I have engaged deeply with academic literature, learned and applied statistical inference and analysis skills ... and gained my own voice in thinking outside the box and bridging together big questions. I will go forward into the professional world adaptable, versatile, and a coachable learner on-the-job. In addition, I have learned to not underestimate the power and importance of soft skills, and I believe being a W&L student, across all academic disciplines, we go forth with a valuable ability to listen, connect with people, and model empathy and compassion in the work we do.
I encourage anyone who is feeling uncertain to trust themselves to lean into the uncertainty and be open to taking risks and trying something new, even if you don’t necessarily know what doors it will open next.
What career-related advice would you give to next year’s graduating class?
I encourage anyone who is feeling uncertain to trust themselves to lean into the uncertainty and be open to taking risks and trying something new, even if you don’t necessarily know what doors it will open next.
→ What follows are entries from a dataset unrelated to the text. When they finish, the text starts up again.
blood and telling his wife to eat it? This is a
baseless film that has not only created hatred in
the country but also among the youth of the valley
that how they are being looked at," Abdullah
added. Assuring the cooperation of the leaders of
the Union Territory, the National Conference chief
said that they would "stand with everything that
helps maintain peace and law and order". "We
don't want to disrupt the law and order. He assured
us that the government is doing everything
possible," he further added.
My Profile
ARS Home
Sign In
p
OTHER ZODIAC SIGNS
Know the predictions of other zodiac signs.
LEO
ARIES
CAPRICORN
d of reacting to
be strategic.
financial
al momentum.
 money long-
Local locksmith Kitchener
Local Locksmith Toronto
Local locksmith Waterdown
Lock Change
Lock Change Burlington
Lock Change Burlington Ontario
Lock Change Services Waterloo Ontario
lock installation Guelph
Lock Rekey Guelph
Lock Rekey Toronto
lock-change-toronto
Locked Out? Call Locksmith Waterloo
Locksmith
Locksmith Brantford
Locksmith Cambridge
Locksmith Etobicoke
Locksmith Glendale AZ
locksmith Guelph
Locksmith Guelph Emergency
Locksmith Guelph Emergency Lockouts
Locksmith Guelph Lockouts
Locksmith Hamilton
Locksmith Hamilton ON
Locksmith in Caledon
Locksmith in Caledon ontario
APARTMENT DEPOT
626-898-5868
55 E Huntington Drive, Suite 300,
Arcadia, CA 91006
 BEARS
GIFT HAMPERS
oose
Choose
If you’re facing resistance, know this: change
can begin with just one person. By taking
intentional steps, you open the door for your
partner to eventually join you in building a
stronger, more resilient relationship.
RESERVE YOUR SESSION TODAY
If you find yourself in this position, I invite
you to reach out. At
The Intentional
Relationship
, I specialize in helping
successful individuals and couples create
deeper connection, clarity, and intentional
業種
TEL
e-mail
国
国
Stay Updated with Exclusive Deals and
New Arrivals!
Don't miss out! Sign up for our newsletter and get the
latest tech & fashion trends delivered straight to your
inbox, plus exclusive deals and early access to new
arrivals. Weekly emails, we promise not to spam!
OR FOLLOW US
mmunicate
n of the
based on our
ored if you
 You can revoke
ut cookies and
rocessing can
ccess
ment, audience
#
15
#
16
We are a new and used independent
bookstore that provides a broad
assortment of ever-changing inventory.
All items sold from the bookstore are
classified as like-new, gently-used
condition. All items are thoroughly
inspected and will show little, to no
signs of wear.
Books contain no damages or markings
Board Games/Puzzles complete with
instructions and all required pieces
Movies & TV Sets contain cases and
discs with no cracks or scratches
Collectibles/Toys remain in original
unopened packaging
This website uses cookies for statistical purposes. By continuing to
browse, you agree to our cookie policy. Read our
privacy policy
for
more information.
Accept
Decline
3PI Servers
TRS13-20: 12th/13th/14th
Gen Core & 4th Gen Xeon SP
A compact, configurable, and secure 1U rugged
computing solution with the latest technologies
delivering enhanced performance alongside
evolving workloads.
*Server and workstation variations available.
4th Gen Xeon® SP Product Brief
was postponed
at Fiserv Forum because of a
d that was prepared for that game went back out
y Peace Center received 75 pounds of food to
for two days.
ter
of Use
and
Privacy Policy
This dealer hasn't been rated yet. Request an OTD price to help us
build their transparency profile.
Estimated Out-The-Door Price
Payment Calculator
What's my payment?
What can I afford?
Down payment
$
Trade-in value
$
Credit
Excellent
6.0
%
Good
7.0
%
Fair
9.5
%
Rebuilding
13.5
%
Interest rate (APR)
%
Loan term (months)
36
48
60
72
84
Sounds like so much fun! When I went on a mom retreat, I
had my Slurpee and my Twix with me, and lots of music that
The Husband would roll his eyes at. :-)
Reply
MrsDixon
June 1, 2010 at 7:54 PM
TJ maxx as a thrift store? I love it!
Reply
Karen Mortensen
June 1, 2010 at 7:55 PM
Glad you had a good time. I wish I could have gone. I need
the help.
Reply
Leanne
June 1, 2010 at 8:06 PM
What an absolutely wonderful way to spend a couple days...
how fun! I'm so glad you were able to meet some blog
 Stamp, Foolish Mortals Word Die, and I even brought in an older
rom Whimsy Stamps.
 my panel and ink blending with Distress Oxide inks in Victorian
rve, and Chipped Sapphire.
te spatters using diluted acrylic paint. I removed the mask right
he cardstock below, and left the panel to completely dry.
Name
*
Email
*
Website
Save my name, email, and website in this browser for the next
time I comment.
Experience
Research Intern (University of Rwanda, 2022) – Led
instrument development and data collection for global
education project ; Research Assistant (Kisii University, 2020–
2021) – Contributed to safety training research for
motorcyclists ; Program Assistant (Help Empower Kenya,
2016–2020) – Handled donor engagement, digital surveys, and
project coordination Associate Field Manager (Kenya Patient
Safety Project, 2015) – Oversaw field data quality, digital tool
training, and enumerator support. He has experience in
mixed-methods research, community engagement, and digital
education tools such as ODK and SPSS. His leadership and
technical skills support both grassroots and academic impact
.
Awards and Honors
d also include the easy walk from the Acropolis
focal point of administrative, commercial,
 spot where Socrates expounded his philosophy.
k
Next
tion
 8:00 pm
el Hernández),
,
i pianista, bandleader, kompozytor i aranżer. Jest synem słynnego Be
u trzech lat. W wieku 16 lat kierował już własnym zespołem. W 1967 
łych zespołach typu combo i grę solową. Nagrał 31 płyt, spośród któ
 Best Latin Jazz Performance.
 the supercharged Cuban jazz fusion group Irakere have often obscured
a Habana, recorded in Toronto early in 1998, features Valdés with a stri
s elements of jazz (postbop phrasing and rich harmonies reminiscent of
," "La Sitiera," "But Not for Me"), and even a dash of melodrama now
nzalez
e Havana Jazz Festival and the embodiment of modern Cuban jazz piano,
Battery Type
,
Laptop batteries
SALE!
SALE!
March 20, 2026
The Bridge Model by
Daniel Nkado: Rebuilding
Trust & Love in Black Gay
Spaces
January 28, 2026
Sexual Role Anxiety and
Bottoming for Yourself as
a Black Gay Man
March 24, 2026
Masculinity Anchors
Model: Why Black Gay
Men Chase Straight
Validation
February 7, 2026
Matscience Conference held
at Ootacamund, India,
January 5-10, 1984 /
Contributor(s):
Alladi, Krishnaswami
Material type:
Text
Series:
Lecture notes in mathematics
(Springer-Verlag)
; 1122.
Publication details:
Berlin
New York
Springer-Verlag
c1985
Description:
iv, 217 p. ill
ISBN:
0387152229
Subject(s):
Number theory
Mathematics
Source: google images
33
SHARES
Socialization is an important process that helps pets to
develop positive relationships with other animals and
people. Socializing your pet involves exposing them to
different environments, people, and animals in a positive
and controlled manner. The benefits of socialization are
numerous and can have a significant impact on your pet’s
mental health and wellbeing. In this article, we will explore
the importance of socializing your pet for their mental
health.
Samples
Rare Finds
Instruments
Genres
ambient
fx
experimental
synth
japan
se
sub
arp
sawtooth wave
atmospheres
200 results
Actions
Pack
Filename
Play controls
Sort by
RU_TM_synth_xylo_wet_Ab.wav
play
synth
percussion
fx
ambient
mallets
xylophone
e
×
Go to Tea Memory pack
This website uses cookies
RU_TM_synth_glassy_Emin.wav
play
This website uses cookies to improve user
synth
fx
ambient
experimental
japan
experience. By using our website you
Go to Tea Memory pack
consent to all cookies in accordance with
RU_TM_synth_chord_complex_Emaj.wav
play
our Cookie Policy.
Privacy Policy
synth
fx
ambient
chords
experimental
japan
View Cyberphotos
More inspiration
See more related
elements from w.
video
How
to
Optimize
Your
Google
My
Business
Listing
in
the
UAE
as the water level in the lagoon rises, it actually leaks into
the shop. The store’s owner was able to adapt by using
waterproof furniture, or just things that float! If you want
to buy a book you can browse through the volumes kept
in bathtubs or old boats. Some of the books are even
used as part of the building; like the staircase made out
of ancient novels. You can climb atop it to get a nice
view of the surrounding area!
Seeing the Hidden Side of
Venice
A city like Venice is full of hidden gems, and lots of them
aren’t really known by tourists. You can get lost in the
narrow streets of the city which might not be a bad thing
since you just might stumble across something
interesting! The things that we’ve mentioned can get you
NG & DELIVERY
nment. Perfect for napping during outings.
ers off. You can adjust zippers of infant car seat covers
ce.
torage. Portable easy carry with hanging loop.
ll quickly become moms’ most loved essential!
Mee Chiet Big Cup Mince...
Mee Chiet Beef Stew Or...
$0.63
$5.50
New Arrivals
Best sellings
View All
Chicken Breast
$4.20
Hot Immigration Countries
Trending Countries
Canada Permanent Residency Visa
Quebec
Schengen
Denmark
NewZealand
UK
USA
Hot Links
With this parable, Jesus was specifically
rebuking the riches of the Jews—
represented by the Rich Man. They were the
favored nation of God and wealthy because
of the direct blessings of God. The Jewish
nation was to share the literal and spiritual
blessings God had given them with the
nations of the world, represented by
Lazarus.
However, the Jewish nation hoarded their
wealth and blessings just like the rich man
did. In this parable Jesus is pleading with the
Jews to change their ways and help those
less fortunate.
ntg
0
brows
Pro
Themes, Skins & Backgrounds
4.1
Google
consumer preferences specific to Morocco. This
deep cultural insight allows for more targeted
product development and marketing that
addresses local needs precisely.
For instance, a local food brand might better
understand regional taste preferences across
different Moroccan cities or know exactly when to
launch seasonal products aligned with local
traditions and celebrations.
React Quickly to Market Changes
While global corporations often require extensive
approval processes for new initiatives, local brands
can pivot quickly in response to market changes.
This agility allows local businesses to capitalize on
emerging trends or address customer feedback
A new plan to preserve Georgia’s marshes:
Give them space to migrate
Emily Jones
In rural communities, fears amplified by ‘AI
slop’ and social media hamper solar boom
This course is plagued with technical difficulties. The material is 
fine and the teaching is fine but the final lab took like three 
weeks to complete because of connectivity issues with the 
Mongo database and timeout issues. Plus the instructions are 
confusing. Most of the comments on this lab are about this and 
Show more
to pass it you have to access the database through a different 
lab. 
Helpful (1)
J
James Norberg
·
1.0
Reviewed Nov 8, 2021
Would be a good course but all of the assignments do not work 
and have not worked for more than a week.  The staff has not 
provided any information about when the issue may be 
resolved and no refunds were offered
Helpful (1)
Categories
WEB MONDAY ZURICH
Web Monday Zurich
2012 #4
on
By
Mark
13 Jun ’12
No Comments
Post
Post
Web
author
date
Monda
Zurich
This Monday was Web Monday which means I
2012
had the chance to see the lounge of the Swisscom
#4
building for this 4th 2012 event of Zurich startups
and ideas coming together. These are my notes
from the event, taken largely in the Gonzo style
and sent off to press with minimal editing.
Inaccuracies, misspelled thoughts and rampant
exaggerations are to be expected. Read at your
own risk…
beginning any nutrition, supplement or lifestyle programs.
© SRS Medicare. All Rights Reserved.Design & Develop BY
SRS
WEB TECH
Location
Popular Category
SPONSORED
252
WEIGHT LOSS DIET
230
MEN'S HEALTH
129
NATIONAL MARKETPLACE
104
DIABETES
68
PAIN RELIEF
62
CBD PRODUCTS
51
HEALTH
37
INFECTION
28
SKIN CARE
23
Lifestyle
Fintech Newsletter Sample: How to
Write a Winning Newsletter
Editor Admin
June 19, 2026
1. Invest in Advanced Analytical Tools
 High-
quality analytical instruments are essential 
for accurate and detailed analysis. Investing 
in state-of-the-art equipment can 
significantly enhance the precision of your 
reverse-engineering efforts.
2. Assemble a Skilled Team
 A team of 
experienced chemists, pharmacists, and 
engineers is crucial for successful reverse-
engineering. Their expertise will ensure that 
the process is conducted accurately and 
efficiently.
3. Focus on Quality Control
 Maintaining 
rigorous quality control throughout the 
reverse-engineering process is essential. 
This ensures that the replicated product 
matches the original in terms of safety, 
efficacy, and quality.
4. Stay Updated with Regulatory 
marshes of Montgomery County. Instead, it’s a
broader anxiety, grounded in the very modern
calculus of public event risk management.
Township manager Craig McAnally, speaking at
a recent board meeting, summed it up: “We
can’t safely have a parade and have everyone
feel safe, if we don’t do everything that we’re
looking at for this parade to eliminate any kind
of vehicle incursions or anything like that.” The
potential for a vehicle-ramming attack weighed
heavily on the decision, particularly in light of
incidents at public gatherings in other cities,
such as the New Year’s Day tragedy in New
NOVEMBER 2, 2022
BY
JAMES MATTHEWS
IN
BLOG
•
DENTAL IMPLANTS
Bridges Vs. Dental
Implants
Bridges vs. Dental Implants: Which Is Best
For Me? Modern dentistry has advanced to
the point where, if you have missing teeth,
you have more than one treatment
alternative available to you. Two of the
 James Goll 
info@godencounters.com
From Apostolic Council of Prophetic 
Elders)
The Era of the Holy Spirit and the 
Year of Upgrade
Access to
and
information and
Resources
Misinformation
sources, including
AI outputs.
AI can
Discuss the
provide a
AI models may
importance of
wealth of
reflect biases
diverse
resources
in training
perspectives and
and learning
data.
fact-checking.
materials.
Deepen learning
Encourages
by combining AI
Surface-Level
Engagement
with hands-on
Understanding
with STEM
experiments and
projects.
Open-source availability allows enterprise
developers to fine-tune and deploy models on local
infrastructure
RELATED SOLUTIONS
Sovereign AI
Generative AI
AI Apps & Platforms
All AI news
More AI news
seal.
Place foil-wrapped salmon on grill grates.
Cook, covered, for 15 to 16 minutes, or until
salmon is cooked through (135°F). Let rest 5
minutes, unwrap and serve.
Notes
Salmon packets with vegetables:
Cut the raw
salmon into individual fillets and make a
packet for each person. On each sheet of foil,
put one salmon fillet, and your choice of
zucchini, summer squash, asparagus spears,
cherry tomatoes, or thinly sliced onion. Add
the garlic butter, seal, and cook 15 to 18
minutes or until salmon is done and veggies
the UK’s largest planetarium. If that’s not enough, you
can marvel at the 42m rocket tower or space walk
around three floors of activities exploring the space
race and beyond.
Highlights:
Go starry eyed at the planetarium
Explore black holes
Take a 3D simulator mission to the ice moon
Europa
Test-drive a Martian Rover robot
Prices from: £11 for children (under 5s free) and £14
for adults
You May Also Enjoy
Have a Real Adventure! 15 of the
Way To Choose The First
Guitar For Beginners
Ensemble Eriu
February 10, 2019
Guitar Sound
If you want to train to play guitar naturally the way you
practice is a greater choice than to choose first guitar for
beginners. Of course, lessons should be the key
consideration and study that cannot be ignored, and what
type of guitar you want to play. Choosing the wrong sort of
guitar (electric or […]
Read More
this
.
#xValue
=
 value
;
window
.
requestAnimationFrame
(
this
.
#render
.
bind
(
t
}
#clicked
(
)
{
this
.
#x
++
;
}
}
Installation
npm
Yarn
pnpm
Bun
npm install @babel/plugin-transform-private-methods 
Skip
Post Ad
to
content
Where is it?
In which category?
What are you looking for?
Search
I have benefited from not trying to justify every decision I make for summer plans or career decisions by solely how it gets me to some end destination, but rather by making decisions to do things I believed would help me learn, grow, explore, be challenged and open my eyes to something new. I see each part of my story—every extracurricular, course, job and major—as a stepping stone that is a part of the story. Some of them have clear contributions to my future career, and others are more obscure or still emerging. Regardless, take advantage of this time we have to experience the world and people in the ways that you want to. Stay curious, ask questions, try something new. Allow yourself time to digest it all and reflect.